Die Gefängnistür für die letzte inhaftierte Ex-RAF-Terroristin geht nun auf. Birgit Hogefeld wird in den kommenden Wochen nach 18 Jahren hinter Gittern entlassen. Ein düsteres Kapitel der bundesdeutschen Geschichte schließt sich.

Birgit Hogefeld war die letzte aus der linksextremen Terrorgruppe "Rote-Armee-Fraktion" (RAF), die noch hinter Gittern saß. Nun kommt auch sie auf freien Fuß. Die gebürtige Wiesbadenerin, die u.a. wegen mehrfachen Mordes zu einer lebenslangen Freiheitsstrafe verurteilt worden war, verlässt in den kommenden Wochen nach 18 Jahren das Gefängnis, teilte das Oberlandesgericht (OLG) Frankfurt mit. Ihre Reststrafe wird zur Bewährung ausgesetzt. Hogefeld war nach einer Schießerei im Juni 1993 in Bad Kleinen in Mecklenburg-Vorpommern verhaftet worden.

Der 4. Strafsenat des OLG habe in seiner Entscheidung berücksichtigt, "dass sich die Verurteilte in deutlicher Form von der RAF losgesagt und ihrerseits die persönliche Verantwortung für die von der damaligen RAF begangenen Straftaten übernommen hat". Die Gefängnisleitung habe das Verhalten Hogefelds als "beanstandungsfrei" bezeichnet, heißt es in der OLG-Mitteilung.

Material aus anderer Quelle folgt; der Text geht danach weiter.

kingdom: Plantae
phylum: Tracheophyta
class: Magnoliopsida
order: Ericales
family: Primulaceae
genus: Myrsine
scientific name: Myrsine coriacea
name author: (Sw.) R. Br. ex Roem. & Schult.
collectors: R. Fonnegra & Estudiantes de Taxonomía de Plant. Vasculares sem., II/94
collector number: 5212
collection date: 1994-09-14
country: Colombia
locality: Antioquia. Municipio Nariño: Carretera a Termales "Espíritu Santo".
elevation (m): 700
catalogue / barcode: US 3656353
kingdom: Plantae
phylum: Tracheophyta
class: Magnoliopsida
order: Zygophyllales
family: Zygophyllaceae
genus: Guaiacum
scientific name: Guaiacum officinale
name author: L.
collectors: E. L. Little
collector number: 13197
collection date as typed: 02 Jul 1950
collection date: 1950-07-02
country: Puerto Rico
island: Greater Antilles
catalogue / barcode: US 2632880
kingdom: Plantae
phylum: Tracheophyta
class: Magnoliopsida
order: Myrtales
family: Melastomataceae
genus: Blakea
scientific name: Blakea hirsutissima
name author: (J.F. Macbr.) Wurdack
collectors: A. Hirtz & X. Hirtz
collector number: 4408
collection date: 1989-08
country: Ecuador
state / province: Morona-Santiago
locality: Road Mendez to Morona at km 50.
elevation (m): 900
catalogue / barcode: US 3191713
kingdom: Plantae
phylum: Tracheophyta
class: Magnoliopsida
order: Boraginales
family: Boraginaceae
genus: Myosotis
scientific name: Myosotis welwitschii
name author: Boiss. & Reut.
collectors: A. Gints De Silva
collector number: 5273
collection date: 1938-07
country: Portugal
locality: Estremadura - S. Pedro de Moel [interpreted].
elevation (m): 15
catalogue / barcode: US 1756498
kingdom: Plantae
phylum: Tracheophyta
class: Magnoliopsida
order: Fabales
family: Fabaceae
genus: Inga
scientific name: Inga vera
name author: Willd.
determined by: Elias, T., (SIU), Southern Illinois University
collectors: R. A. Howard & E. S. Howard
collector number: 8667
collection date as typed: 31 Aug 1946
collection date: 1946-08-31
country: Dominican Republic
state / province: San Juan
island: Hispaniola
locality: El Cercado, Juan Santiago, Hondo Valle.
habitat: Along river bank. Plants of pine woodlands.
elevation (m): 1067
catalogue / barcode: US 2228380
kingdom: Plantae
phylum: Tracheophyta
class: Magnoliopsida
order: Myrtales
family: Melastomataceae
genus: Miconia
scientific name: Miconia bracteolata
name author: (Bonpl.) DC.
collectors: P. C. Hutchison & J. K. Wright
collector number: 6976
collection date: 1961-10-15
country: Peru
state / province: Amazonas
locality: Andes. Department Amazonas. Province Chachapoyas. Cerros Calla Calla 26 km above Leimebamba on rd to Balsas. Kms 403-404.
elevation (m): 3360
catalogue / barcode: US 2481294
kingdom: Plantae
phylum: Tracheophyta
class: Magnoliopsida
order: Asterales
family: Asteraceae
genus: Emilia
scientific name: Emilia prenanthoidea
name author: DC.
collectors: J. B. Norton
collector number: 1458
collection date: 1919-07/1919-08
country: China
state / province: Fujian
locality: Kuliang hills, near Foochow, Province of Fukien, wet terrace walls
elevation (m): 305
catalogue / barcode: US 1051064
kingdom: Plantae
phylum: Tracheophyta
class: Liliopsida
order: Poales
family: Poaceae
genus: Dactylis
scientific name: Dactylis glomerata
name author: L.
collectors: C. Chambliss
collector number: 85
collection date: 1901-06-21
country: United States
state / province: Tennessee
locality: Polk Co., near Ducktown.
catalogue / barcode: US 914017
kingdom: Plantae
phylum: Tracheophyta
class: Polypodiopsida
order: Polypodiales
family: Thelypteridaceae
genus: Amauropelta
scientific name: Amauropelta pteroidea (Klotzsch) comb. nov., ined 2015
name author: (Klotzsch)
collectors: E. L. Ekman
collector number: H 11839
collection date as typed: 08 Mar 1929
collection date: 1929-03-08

Hogefeld ist bereits seit 2009 Freigängerin im offenen Vollzug. Nach der Freilassung von Christian Klar war sie das letzte RAF-Mitglied, das eine lebenslange Freiheitsstrafe verbüßte. Zweimal war die 54-Jährige mit einem Gnadengesuch am früheren Bundespräsidenten Horst Köhler gescheitert.

Birgit Hogefeld wird der dritten Generation der RAF zugerechnet, deren Anschläge in den achtziger Jahren bis heute nicht vollständig aufgeklärt sind. Den damaligen Attentaten fielen unter anderem 1989 Deutsche-Bank-Chef Alfred Herrhausen, 1986 der Siemens-Manager Karl-Heinz Beckurts und 1991 der Präsident der Treuhandanstalt, Detlev Karsten Rohwedder, zum Opfer.